▶ _Goal of the exercise_
Every line from the one containing "на многих платформах." to the one containing "143.000.000 VND" in the records below, both included, must be set down exactly, and no other line.

[Extracted entries]

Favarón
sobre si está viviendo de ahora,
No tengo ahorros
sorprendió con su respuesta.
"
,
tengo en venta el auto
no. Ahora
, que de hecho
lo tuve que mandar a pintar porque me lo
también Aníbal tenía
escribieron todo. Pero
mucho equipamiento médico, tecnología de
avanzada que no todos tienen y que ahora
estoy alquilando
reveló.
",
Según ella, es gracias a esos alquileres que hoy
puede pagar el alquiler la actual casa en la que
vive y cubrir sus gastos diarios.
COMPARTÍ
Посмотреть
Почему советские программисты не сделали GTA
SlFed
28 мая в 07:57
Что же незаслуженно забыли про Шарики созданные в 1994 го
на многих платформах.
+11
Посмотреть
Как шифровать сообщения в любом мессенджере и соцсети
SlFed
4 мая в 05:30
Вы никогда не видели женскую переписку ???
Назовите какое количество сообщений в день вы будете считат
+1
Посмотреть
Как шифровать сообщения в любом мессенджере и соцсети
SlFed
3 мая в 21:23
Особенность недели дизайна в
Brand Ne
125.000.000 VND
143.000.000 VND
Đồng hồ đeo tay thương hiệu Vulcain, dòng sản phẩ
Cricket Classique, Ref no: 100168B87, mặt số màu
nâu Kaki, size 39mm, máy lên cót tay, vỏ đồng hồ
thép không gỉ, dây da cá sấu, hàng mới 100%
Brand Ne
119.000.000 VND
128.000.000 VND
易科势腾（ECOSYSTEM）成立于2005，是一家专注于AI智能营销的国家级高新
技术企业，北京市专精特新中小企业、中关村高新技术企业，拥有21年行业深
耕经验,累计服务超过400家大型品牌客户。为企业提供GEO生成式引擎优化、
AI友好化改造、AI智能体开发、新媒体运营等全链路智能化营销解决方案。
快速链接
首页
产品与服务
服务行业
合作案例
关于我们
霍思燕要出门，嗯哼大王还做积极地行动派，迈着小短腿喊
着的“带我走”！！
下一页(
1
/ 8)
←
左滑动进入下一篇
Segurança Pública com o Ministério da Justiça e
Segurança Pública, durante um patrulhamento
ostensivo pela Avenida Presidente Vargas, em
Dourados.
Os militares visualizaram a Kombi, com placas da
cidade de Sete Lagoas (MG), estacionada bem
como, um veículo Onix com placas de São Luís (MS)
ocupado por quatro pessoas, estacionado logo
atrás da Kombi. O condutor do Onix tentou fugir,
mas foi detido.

[/Extracted entries]

▶ _Response for this exercise_
на многих платформах.
+11
Посмотреть
Как шифровать сообщения в любом мессенджере и соцсети
SlFed
4 мая в 05:30
Вы никогда не видели женскую переписку ???
Назовите какое количество сообщений в день вы будете считат
+1
Посмотреть
Как шифровать сообщения в любом мессенджере и соцсети
SlFed
3 мая в 21:23
Особенность недели дизайна в
Brand Ne
125.000.000 VND
143.000.000 VND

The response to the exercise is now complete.